Unfortunately the photos aren’t great. I had hoped to borrow a friend’s camera instead of using my little thing, but couldn’t get hold of the friend at the last moment. With Seb in tow I couldn’t charge around taking photos all the time either, and then, to my horror, my camera died (or the batteries did to be more precise). I suppose it was just as well, because after initial enthusiasm for the booming guns of the Austrian battery, Seb’s interest was beginning to pall and he declared that he wanted to leave. “After all,” he said, “it’s not like we don’t know who wins in the end!”
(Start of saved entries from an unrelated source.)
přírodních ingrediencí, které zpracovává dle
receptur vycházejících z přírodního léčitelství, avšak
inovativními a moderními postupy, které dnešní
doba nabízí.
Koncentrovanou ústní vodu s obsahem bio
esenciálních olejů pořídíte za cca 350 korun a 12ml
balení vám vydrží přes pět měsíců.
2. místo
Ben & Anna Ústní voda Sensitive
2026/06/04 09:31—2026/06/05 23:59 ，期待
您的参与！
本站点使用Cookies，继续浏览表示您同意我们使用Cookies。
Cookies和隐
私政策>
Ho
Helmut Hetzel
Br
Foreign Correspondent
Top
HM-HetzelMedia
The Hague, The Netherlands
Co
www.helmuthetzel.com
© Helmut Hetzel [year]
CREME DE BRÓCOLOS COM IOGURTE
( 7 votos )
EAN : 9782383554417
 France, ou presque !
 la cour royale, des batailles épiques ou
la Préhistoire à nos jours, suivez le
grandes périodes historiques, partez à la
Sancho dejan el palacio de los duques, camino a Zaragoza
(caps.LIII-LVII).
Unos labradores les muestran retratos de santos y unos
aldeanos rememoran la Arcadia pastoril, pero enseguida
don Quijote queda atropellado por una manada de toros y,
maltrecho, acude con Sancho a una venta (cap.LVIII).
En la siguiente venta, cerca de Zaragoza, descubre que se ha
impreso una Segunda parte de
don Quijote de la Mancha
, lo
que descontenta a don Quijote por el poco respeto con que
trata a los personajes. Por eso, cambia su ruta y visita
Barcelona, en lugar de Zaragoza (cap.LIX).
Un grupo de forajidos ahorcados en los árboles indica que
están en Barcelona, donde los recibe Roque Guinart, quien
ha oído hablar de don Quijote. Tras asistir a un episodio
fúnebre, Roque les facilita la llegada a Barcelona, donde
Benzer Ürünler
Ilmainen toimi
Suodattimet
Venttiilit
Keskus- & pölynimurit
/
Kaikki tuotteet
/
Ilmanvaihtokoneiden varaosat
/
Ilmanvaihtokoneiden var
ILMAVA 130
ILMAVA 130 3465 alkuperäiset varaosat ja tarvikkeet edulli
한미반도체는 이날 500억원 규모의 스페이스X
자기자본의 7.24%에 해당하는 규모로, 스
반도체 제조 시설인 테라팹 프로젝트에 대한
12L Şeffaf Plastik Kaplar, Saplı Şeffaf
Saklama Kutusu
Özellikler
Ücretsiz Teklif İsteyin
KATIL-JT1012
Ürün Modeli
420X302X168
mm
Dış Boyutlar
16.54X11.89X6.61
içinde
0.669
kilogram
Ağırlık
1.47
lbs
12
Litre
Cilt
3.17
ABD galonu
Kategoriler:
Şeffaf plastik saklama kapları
We saw these guys in Náměst na Hané the week before...
A view looking North over Tvarožná
The first of the Austrian guns being prolonged into position. The hill sloping up on the left is Santon, Tvarožná is down to the right.A few of the guns from the Austrian battery. Note how sparse the spectators are on the hill behind, not like 2005 at all.The Austrian Grenadiers take the field.As do some slightly anachronistic Russians.
Some more Austrians (well Hungarians) some of whom look remarkably well fed on army rations...

The skirmishing starts...

... as the French position themselves. In reality, the French were at the top of the hill and Bagration approached from below.

The French battery prepares for action.